Data excerpts:
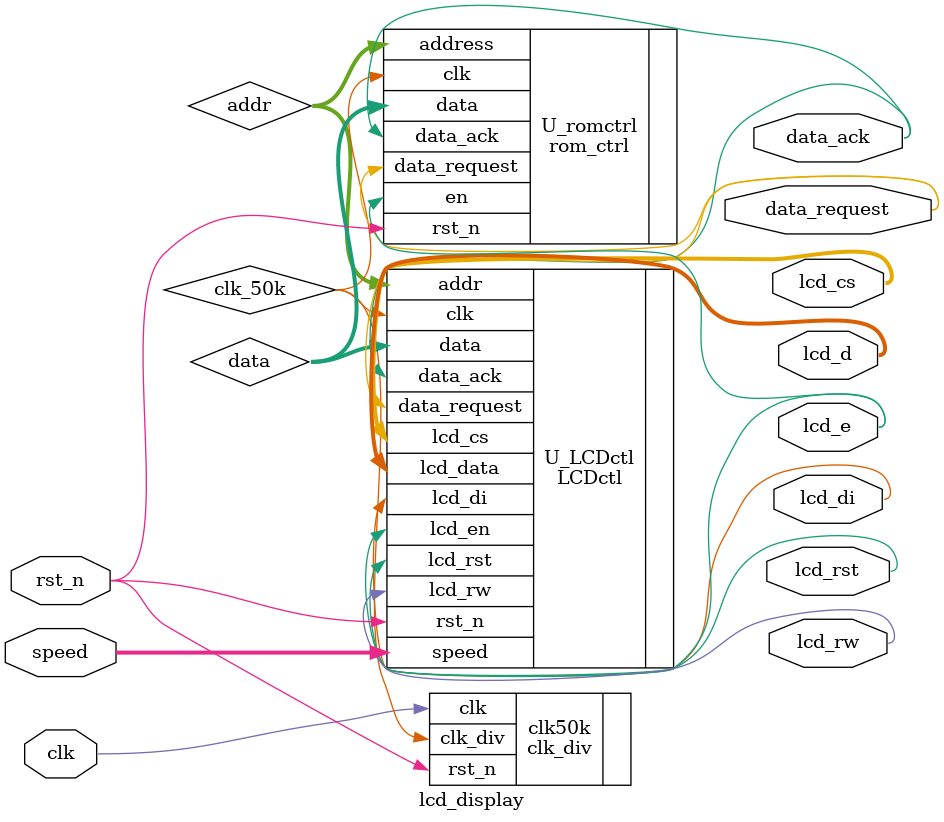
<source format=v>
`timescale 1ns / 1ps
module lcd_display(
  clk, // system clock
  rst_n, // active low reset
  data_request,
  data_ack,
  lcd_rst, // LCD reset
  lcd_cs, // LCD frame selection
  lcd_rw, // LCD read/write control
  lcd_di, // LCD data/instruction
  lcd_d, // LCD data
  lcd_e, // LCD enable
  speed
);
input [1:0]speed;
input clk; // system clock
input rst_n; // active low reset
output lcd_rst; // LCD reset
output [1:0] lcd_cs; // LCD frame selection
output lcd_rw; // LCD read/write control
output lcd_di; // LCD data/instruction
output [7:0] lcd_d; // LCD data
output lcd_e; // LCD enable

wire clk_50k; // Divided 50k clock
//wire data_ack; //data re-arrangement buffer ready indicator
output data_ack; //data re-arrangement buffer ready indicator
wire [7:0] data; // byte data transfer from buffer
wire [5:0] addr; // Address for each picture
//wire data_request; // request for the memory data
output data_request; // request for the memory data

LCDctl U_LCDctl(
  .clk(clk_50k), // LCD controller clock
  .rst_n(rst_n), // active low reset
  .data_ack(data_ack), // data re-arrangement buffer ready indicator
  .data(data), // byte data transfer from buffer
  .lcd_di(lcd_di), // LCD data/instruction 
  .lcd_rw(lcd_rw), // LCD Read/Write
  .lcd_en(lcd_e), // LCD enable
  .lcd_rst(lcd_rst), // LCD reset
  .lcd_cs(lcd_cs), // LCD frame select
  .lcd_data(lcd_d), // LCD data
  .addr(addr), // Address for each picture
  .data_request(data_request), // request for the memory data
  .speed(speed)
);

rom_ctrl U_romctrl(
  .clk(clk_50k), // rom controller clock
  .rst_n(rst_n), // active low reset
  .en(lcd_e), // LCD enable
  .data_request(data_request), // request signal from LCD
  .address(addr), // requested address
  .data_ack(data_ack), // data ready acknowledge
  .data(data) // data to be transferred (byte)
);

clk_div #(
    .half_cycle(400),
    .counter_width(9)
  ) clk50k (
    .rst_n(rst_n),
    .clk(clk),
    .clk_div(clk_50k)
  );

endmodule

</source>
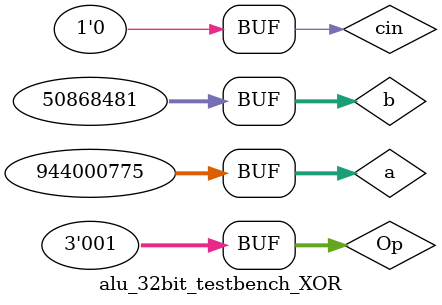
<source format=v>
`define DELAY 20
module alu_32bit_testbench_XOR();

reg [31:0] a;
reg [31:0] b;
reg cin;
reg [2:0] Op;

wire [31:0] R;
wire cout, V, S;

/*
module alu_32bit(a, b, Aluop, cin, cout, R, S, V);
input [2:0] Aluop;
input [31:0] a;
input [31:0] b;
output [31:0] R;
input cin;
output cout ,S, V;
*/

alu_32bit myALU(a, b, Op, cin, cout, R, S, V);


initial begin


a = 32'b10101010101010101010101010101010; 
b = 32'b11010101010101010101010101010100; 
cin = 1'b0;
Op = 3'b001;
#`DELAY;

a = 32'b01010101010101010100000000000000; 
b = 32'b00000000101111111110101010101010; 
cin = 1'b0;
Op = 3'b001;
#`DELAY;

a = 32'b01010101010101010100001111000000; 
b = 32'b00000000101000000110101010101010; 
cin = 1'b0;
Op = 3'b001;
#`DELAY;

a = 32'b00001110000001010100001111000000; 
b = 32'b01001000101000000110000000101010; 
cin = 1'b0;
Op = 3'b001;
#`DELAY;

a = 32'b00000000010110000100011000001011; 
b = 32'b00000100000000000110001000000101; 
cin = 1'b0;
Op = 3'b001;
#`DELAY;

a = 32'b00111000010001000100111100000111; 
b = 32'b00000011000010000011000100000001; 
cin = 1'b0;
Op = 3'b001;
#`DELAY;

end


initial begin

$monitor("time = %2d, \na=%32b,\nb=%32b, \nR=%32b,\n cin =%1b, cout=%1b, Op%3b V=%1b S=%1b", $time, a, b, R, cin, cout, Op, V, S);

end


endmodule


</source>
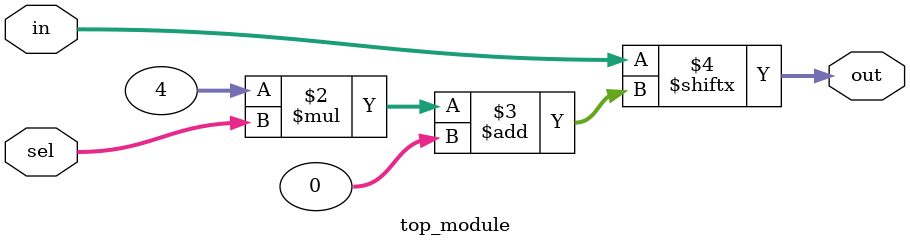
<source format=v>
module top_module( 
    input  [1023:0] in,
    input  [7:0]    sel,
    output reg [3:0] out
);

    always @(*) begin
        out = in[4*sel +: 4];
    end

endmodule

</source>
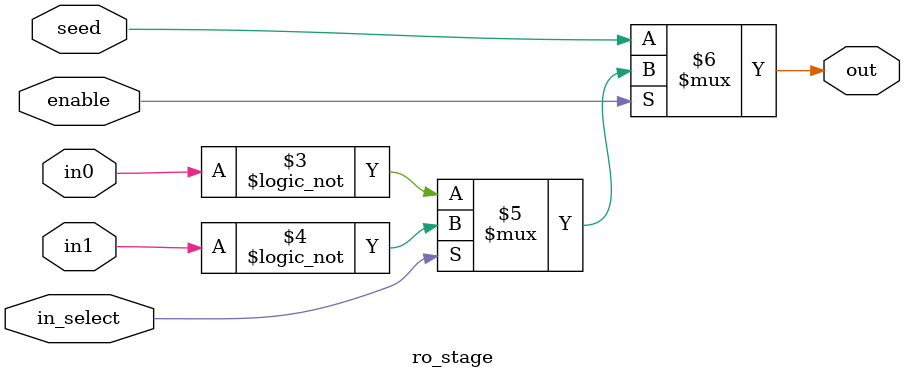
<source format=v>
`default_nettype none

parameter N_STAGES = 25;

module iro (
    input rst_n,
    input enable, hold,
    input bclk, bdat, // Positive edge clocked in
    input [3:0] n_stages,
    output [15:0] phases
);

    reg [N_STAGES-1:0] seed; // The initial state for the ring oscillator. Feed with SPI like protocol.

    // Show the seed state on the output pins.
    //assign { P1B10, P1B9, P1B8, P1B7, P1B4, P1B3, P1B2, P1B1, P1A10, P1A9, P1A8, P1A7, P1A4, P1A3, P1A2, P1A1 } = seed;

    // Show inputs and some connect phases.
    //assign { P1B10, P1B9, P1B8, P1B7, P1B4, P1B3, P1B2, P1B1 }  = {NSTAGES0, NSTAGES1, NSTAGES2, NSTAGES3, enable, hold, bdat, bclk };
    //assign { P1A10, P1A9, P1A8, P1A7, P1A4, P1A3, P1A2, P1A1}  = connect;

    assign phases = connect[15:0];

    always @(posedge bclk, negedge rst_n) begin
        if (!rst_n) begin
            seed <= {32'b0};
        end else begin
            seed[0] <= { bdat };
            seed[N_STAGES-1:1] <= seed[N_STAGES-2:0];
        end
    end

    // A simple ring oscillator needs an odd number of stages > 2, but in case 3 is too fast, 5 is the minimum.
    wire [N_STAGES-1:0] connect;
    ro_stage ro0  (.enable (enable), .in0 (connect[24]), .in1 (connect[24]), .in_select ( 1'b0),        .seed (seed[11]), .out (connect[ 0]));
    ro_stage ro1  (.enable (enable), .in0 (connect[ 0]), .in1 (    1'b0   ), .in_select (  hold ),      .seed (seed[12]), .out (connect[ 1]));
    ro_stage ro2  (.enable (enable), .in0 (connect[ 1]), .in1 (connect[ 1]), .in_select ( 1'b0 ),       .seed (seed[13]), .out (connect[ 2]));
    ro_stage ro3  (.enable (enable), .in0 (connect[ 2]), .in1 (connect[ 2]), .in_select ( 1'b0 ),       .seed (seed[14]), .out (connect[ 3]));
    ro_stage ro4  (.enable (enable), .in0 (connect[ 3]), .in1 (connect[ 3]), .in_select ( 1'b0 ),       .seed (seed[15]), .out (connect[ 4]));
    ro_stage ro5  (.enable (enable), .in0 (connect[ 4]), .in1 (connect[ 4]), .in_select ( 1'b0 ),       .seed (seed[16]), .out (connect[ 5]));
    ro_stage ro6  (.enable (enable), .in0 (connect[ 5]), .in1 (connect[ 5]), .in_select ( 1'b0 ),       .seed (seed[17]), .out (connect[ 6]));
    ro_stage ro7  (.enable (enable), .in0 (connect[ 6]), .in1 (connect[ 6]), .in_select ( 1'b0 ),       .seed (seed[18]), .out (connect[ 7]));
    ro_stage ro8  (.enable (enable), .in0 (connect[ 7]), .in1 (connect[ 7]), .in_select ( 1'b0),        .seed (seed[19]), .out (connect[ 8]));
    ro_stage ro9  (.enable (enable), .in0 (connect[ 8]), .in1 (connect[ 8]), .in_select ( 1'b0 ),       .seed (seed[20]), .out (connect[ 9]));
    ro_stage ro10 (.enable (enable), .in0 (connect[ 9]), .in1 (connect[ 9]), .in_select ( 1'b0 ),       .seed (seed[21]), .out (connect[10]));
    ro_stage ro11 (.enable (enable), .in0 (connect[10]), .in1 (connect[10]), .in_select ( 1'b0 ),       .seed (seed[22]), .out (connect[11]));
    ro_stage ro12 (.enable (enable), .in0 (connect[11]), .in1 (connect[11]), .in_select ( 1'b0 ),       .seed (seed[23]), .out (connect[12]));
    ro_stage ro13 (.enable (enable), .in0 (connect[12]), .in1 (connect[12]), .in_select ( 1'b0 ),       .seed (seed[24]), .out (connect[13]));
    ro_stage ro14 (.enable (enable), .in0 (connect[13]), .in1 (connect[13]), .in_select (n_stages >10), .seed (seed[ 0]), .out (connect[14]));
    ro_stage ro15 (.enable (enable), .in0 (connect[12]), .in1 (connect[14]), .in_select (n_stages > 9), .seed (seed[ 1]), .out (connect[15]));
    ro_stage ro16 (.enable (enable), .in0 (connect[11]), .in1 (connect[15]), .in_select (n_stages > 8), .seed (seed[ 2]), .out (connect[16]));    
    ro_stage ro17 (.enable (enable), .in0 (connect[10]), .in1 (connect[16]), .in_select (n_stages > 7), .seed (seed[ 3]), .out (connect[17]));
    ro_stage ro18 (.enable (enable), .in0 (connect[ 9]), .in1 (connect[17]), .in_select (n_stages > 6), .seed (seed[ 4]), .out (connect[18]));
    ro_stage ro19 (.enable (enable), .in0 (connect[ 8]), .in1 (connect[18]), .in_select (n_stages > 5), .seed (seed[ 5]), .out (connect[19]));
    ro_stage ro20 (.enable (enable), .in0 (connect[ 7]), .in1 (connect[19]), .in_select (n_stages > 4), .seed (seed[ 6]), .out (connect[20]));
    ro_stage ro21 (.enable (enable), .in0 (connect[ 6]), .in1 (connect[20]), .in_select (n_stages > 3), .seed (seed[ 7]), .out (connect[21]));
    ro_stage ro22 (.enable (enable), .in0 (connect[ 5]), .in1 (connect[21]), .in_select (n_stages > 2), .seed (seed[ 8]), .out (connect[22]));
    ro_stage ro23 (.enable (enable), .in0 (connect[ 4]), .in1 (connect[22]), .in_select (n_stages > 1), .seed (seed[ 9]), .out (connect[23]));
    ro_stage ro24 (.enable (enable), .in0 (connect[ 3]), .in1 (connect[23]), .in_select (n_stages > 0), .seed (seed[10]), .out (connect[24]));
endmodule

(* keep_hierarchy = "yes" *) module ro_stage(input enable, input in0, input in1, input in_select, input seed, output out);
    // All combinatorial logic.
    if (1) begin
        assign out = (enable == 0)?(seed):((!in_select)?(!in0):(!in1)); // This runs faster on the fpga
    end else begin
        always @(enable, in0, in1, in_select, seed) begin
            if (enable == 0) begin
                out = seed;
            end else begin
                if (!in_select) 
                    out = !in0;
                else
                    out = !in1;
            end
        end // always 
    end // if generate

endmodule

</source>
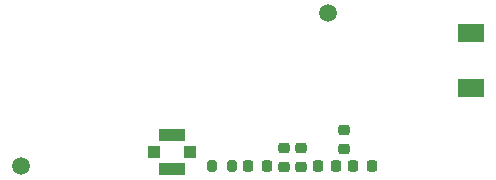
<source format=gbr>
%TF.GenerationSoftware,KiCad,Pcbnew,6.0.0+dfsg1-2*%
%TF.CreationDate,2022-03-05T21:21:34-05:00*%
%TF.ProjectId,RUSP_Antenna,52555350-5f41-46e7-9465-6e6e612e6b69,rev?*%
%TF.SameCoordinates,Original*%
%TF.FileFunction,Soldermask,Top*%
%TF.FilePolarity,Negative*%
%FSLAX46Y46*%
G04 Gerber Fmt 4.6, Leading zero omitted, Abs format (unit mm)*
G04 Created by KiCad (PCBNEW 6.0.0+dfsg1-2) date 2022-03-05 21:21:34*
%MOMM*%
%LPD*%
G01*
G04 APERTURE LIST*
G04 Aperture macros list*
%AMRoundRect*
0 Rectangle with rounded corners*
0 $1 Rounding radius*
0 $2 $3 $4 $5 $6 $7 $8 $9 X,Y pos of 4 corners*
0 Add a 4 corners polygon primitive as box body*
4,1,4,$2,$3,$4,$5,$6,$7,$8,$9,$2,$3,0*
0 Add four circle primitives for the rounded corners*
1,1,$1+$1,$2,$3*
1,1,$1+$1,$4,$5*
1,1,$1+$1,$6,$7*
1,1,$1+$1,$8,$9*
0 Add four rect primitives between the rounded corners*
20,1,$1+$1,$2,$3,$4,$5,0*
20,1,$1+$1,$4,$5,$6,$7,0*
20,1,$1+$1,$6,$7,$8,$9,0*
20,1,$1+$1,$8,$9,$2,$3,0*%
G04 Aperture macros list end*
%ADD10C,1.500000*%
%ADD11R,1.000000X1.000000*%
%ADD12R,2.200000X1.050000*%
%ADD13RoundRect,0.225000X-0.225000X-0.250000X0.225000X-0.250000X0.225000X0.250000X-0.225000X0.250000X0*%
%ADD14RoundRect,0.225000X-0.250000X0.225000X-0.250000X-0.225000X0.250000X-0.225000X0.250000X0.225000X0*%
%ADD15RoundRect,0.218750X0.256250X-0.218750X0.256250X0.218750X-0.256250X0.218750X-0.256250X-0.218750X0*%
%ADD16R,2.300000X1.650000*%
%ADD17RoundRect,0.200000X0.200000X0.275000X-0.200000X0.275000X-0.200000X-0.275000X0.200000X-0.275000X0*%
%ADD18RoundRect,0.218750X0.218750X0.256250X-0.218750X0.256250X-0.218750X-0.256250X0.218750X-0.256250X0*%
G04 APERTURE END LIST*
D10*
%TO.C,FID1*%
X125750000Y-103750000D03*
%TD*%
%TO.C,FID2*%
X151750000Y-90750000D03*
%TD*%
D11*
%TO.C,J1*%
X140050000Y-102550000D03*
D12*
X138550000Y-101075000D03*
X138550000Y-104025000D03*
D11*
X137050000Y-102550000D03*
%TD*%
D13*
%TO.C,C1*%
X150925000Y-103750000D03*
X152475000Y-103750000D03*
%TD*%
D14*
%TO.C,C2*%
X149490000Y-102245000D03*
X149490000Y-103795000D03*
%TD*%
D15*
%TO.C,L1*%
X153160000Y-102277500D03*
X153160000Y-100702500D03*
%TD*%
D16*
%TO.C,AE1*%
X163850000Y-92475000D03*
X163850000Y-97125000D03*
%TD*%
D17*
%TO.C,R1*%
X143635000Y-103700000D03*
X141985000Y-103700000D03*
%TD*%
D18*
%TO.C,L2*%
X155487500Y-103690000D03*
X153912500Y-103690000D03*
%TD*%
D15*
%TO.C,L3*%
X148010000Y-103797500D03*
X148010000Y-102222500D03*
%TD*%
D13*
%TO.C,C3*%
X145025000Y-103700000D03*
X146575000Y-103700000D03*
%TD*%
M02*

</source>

## Work task
Examine the records and pull out every line where the string "each" occurs.

## Reply to the exercise
wire [5:0] addr; // Address for each picture
  .addr(addr), // Address for each picture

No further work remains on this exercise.